While we sought to address malnutrition through enforcing positive changes in dietary intake, more intensive approach including specific supplements may be necessary for those who are already malnourished. This echoes the findings of a previous study that suggests that frail elderly who are more compromised on nutrition status, may benefit more from nutritional supplementation (9). We observed 16 (27%) of our cohort to be at-risk of malnutrition or malnourished at baseline on the Mini Nutrition Assessment-Short Form questionnaire, although this was not repeated immediately post-intervention.
We acknowledge several limitations. While adherence rate to intervention is adjusted, the lack of a control group limits the inference of association between the contribution by the multi-factorial intervention and the observed therapeutic effect. Further, with a small sample size and multiple outcome measures being analysed, the possibility of the significant improvement in lower limb strength arising from chance and a type 1 error cannot be dismissed. In conclusion, this multi-factorial intervention comprising physical exercise therapy and nutrition education sessions showed positive change in functional performance and possibly reversing frailty progression in pre-frail community-dwelling older adults. Longitudinal follow-up is ongoing to examine the sustainability of improvements in physical performance beyond the immediate period post-intervention. The findings in this non-controlled study will need to be corroborated with future controlled trials.

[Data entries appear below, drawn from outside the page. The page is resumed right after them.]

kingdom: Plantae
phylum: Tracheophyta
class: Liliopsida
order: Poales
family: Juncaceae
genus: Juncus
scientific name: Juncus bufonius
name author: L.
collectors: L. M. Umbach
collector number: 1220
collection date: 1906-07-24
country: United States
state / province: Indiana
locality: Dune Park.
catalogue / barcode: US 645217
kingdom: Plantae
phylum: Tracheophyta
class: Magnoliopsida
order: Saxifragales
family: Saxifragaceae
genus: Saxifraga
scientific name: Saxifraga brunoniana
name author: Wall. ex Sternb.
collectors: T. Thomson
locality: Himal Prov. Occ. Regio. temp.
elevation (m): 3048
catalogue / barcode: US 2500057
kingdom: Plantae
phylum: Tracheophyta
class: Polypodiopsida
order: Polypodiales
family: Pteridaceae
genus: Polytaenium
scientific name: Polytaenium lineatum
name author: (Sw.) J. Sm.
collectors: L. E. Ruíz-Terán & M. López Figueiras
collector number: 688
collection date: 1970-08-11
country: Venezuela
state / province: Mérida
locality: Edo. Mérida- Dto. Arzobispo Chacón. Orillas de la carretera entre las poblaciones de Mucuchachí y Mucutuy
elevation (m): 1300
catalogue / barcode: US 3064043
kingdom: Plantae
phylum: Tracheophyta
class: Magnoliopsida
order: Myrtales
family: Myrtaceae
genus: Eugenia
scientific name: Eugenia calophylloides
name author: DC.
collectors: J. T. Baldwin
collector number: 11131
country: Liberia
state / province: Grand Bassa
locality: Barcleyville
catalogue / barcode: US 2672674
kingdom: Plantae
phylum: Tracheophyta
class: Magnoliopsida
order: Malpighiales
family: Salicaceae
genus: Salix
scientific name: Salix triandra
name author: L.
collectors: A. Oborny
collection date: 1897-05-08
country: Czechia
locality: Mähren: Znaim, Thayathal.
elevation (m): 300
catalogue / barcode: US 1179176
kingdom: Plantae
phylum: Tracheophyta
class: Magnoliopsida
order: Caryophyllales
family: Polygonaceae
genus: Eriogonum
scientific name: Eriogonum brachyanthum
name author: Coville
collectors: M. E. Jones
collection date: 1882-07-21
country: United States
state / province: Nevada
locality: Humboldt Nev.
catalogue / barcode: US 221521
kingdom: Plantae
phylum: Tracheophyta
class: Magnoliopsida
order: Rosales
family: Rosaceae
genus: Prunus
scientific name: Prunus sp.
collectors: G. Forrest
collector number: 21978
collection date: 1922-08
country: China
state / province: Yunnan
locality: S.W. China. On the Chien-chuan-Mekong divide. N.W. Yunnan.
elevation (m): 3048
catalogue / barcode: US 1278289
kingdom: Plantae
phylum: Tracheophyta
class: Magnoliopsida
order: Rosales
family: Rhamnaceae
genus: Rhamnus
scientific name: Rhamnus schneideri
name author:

Acknowledgements: We thank the study participants, staff of the Senior Activity Centres and Resident Committees in Northeast Singapore for their logistical and manpower support.

Funding: This study is funded by National Medical Research Council Centre Grants (CGAug16C027 and CGAug16M011), National Innovation Challenge on Active and Confident Ageing (MOH/ NIC/HAIG04/2017), and AM-ETHOS Duke-NUS Medical Student Fellowship (AM-ETHOS01/FY2019/06-A06). The grants funded the research staff, assessment and exercise equipment, and on-site conduct of the trial. .

Role of Sponsor: None.

Conflicts of interest: The authors have no conflicts of interest to declare, financial or otherwise.

Ethical standards: The authors declare that the study procedures adhere to all ethical standards. Ethics approval for this study was obtained from Singhealth Instituitional Review Board.